Authors' conclusions: 

The use of ddI and, to a lesser extent, ddC delayed both HIV disease progression and death, at least when added to AZT.

Read the full abstract...

Zidovudine (AZT) monotherapy was the first antiretroviral drug to be tested widely. The next two drugs to be developed were didanosine (ddI) and zalcitabine (ddC).


To assess the effects of zidovudine (AZT), zidovudine plus didanosine (ddI) and zidovudine plus zalcitabine (ddC) on HIV disease progression and survival.

Search strategy: 

Investigators and pharmaceutical companies were contacted, and MEDLINE searches were supplemented by searching conference abstracts.

Selection criteria: 

Randomised controlled trials comparing any two of AZT plus ddI, AZT plus ddC or AZT alone in participants with or without AIDS which collected information on deaths and new AIDS events.
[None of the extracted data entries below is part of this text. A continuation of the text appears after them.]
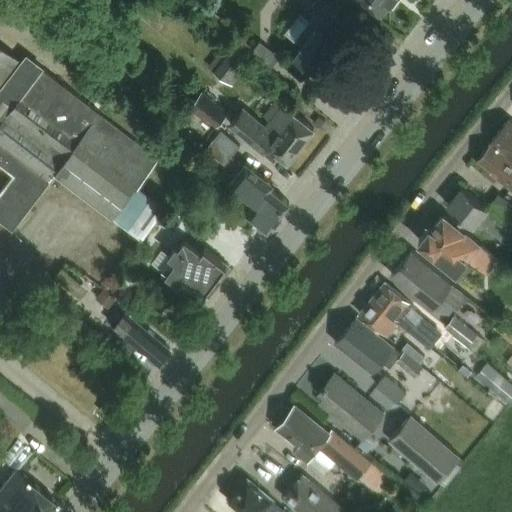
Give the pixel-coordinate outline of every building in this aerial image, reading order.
[(59,0),(18,0),(14,5),(53,38),(74,12),(59,0)] [(295,56),(313,70),(316,66),(319,68),(338,44),(335,42),(336,41),(321,30),(336,10),(322,0),(316,0),(311,7),(317,12),(295,40),(303,46),(295,56)] [(361,0),(381,15),(391,0),(361,0)] [(74,12),(53,38),(61,44),(82,19),(74,12)] [(0,44),(0,163),(14,174),(0,192),(0,217),(13,228),(55,173),(142,239),(165,209),(136,187),(158,159),(100,114),(102,113),(28,56),(23,62),(0,44)] [(214,72),(232,86),(251,61),(232,47),(214,72)] [(217,126),(229,111),(203,90),(191,105),(217,126)] [(244,107),(231,124),(264,151),(269,146),(288,161),(314,128),(281,102),(264,123),(244,107)] [(511,157),(511,120),(509,119),(491,141),(511,157)] [(240,146),(222,131),(207,149),(225,165),(240,146)] [(511,189),(511,159),(490,143),(477,159),(492,171),(491,173),(511,189)] [(268,229),(269,230),(290,203),(270,188),(273,184),(247,163),(230,185),(254,204),(247,213),(268,230),(268,229)] [(511,230),(511,226),(489,208),(463,187),(448,205),(474,226),(479,219),(504,240),(511,230)] [(489,206),(509,221),(511,217),(511,202),(500,193),(489,206)] [(211,232),(224,216),(199,196),(186,212),(211,232)] [(431,226),(419,240),(458,272),(469,258),(481,243),(444,213),(432,228),(431,226)] [(202,251),(186,238),(180,247),(177,245),(170,254),(172,256),(162,269),(180,283),(185,277),(195,285),(195,284),(207,293),(216,281),(215,280),(228,264),(205,247),(202,251)] [(466,295),(452,283),(412,250),(392,274),(432,307),(442,295),(456,307),(466,295)] [(55,276),(80,297),(88,288),(62,267),(55,276)] [(411,332),(418,323),(406,314),(413,305),(386,282),(372,299),(400,322),(411,332)] [(388,336),(399,322),(400,322),(372,299),(360,313),(388,336)] [(115,326),(160,364),(171,350),(142,326),(136,320),(126,312),(115,326)] [(468,345),(478,333),(456,315),(446,327),(468,345)] [(403,353),(357,316),(336,342),(373,372),(383,360),(391,367),(403,353)] [(421,319),(418,323),(411,332),(431,346),(440,334),(421,319)] [(404,350),(407,351),(421,363),(430,352),(413,339),(404,350)] [(425,366),(421,363),(407,351),(398,362),(416,377),(425,366)] [(364,438),(385,412),(335,372),(320,392),(326,397),(321,402),(364,438)] [(377,385),(398,402),(407,392),(386,374),(377,385)] [(491,387),(511,404),(511,402),(511,382),(501,374),(491,387)] [(333,429),(330,433),(296,404),(278,427),(299,444),(295,448),(309,460),(318,448),(358,480),(373,462),(333,429)] [(445,483),(465,459),(411,412),(387,439),(436,482),(439,479),(445,483)] [(0,511),(49,511),(58,502),(16,468),(0,488),(0,511)] [(348,511),(349,511),(303,472),(283,496),(302,511),(348,511)] [(286,511),(247,479),(230,499),(243,510),(243,511),(286,511)]
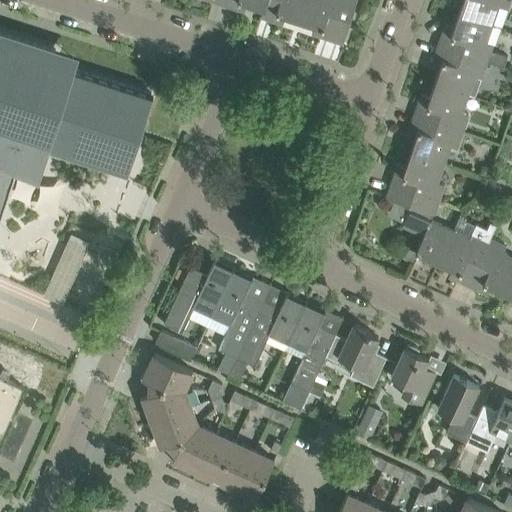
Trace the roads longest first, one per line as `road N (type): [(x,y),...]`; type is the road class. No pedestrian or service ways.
road 1 (residential): [(70,449),(180,203)]
road 2 (residential): [(511,355),(316,263)]
road 3 (residential): [(243,57),(67,0)]
road 4 (residential): [(316,263),(373,103)]
road 5 (residential): [(180,203),(243,57)]
road 6 (residential): [(316,263),(180,203)]
road 7 (residential): [(204,511),(70,449)]
road 8 (residential): [(373,103),(243,57)]
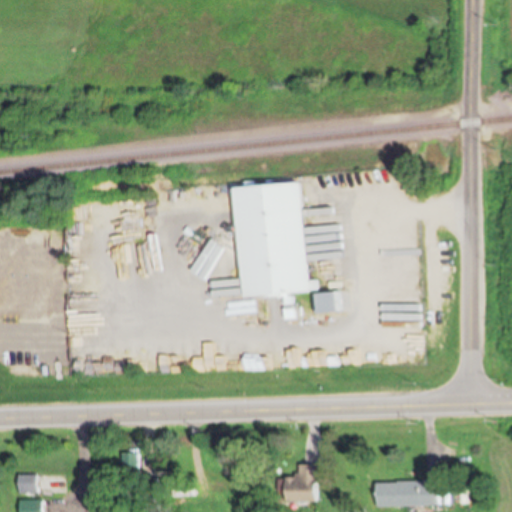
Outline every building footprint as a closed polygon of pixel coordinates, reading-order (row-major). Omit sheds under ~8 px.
[(242,187),(249,297),(317,293),(311,183),(242,187)] [(124,454),(124,474),(140,474),(140,454),(124,454)] [(209,482),(236,482),(236,458),(209,458),(209,482)] [(289,477),(289,502),(321,502),(321,466),(301,466),(301,477),(289,477)] [(40,494),(40,476),(21,476),(21,494),(40,494)] [(444,483),(380,483),(380,508),(444,508),(444,483)] [(45,511),(46,501),(21,501),(21,511),(45,511)]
Data collection and analysis: 

Individual patient data with, wherever possible, follow-up obtained beyond that previously published were obtained and checked for internal consistency and consistency with any published reports; any apparent discrepancies were resolved with the trialists.
Time to death and to disease progression (defined as a new AIDS-defining event or prior death) were analysed on an intention to treat basis, stratified to avoid direct comparisons between participants in different trials.

Main results: 

Six trials were included in the meta-analysis. During a median follow-up of 29 months, 2904 individuals progressed, of whom 1850 died. The addition of ddI to AZT delayed both progression (RR 0.74; 95% CI 0.67 to 0.82, P<0.0001) and death (RR 0.72; 95% CI 0.64 to 0.82, P<0.0001). Likewise, the addition of ddC to AZT also delayed progression (RR 0.86; 95% CI 0.78 to 0.94, P=0.001) and death (RR 0.87; 95% CI 0.77 to 0.98, P=0.02). After 3 years the estimated percentages alive and without a new AIDS event were 53% for AZT+ddI, 49% for AZT+ddC and 44% for AZT alone; the percentages alive were 68%, 63% and 59% respectively. Five of the six trials involved randomised comparisons of AZT+ddI versus AZT+ddC: in these, the AZT+ddI regimen had greater effects on disease progression (P=0.004) and death (P=0.009).